Dans l'arrêt commenté ici, la cour d'appel d'Anvers a décidé que tel n'est pas le cas.

“En droit de procédure civile, le mot 'action' vise seulement le droit d'action, à savoir la compétence légale d'un sujet de droit de porter une affaire devant le tribunal. Dès que ce droit est effectivement exercé, on ne parle plus d'action mais de 'requête' ou de 'demande', c'est le traitement procédural par lequel l'action en justice est effectivement exercée via la modalité de droit commun qu'est la citation. La thèse selon laquelle l'action directe est exercée par citation résulte donc d'une confusion entre les notions 'd'action en justice' et de 'demande'. De surcroît, l'action directe n'est pas plus qu'une garantie offerte par le législateur permettant d'obtenir le paiement, et leurs titulaires désignés sont libres de faire ou non usage de cette garantie. On ne voit pas pourquoi cette expression de volonté doit s'extérioriser par un procès avec le maître de l'ouvrage. L'intention n'est en effet pas de mettre le sous-débiteur en défaut ni de l'évincer”.

La cour a fait par là une application de l'arrêt de principe de la Cour de cassation du 25 mars 2005 qui affirmait qu'un courrier (recommandé) suffisait [1].

La solution de la septième chambre de la cour d'appel d'Anvers et de la Cour de cassation se situe indubitablement dans la ligne du texte de l'article 1798 C.civ. mais il est clair que cela posera des problèmes dans la pratique.

Tout d'abord, on peut craindre que ces lettres ne seront pas toujours clairement rédigées et il n'est pas évident de déterminer si l'action directe est ou non intentée.

En outre, il n'est pas exclu que les maîtres de l'ouvrage soient confrontés à des courriers d'entrepreneurs dont ils ne connaissaient même pas l'existence. Peut-on demander à ces maîtres de l'ouvrage qu'ils vérifient si ces sous-traitant étaient effectivement occupés sur le chantier?

Troisièmement, il n'est pas toujours simple de répondre à la question de savoir si un certain contractant d'un entrepreneur doit être considéré comme sous-traitant et par conséquent comme titulaire de l'action directe (en d'autres termes lié par un contrat d'entreprise). La question est de savoir si l'on peut attendre d'un maître de l'ouvrage non initié qu'il fasse cette analyse.

Beaucoup de choses dépendent pourtant de la réponse à ces deux dernières questions. Un paiement à un entrepreneur (principal) au sens strict après une lettre dans laquelle un sous-traitant intente (à juste titre) l'action directe a des conséquences importantes et le maître de l'ouvrage court le risque de devoir payer deux fois.
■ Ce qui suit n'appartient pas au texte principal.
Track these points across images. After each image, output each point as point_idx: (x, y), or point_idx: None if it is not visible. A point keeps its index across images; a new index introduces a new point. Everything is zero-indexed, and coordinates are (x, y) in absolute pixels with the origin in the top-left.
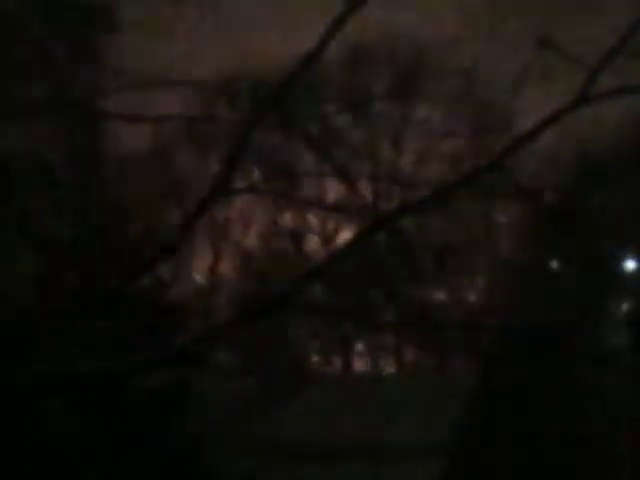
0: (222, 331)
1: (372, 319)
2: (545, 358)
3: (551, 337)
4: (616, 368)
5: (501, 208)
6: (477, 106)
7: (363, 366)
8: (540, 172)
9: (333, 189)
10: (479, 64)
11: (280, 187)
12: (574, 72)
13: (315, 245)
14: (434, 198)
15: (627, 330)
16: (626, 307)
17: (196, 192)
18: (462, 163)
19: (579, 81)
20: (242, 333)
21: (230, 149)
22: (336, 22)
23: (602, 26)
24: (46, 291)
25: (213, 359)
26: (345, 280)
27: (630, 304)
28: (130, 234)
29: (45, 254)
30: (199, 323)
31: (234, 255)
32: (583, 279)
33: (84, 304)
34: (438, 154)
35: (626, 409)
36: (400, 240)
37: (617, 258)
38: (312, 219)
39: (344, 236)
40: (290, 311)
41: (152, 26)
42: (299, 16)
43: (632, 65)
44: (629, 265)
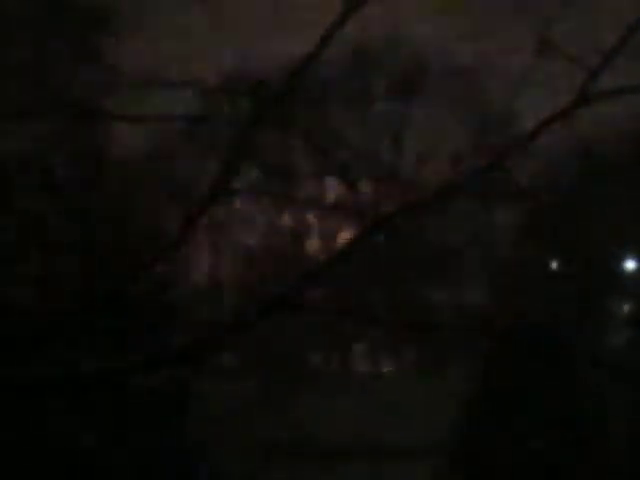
0: (222, 331)
1: (372, 319)
2: (545, 358)
3: (551, 337)
4: (616, 368)
5: (501, 208)
6: (477, 106)
7: (363, 366)
8: (540, 172)
9: (333, 189)
10: (479, 64)
11: (280, 187)
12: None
13: (315, 245)
14: (434, 198)
15: (627, 330)
16: (626, 307)
17: (196, 192)
18: (462, 163)
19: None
20: (242, 333)
21: (230, 149)
22: (336, 22)
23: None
24: (46, 291)
25: (213, 359)
26: (345, 280)
27: (630, 304)
28: (130, 234)
29: (45, 254)
30: (199, 323)
31: (234, 255)
32: (583, 279)
33: (84, 304)
34: (438, 154)
35: (626, 409)
36: (400, 240)
37: (617, 258)
38: (312, 219)
39: (344, 236)
40: (290, 312)
41: (153, 26)
42: (299, 16)
43: (632, 65)
44: (629, 265)
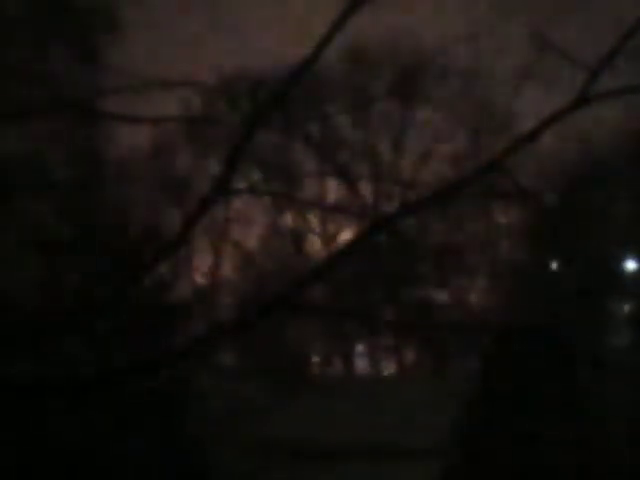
0: (222, 331)
1: (373, 320)
2: (545, 358)
3: (551, 337)
4: (616, 368)
5: (501, 208)
6: (477, 106)
7: (363, 367)
8: (540, 172)
9: (333, 189)
10: (479, 64)
11: (280, 187)
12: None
13: (315, 246)
14: (434, 198)
15: (627, 330)
16: (626, 307)
17: (196, 192)
18: (462, 163)
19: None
20: (242, 333)
21: (230, 149)
22: (337, 22)
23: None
24: (47, 291)
25: (213, 359)
26: (345, 281)
27: (630, 304)
28: (130, 234)
29: (46, 255)
30: (199, 323)
31: (234, 255)
32: (583, 279)
33: (84, 304)
34: (438, 155)
35: (626, 409)
36: (400, 241)
37: (617, 258)
38: (312, 219)
39: (344, 237)
40: (290, 312)
41: (152, 26)
42: (299, 16)
43: (632, 65)
44: (629, 265)
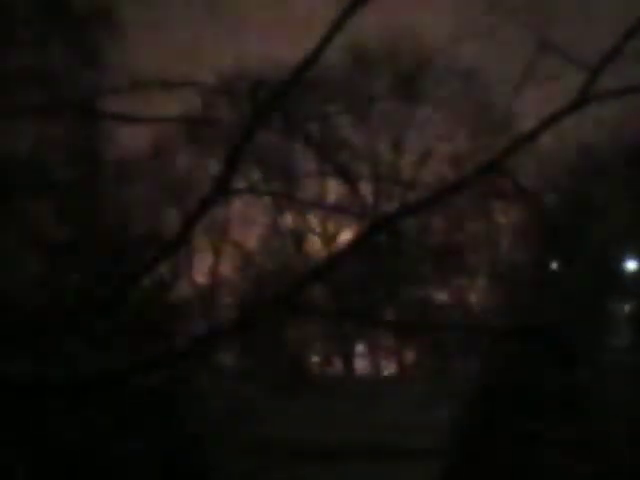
0: (222, 331)
1: (372, 320)
2: (545, 358)
3: (551, 337)
4: (616, 368)
5: (501, 208)
6: (477, 106)
7: (363, 367)
8: (540, 172)
9: (333, 189)
10: (479, 64)
11: (280, 187)
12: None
13: (315, 246)
14: (434, 198)
15: (627, 330)
16: (626, 307)
17: (196, 192)
18: (462, 163)
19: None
20: (242, 333)
21: (230, 149)
22: (337, 22)
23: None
24: (47, 291)
25: (213, 359)
26: (345, 281)
27: (630, 304)
28: (130, 234)
29: (46, 255)
30: (199, 323)
31: (234, 255)
32: (583, 279)
33: (84, 304)
34: (438, 155)
35: (626, 409)
36: (400, 241)
37: (617, 258)
38: (312, 219)
39: (344, 237)
40: (290, 312)
41: (152, 26)
42: (300, 16)
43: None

À l'inverse, un paiement au sous-entrepreneur après une telle lettre dans laquelle l'action directe est intentée (à tort) a également des conséquences qui peuvent aller loin.

[1] Cass. 25 mars 2005, T.B.B.R. 2005, 405.

Voy. aussi A. Cuypers, “De rechtstreekse vordering en het voorrecht van de onderaannemer”, R.W. 1997-98, 797, n° 13; A. Cuypers, “De rechtstreekse vordering en het voorrecht van de onderaannemer”, in Overeenkomstenrecht, PUC Willy Delva, Anvers, Kluwer, 2000, 455, n° 569; F. Georges (note sous Liège 23 mai 1996), J.L.M.B. 1997, 602.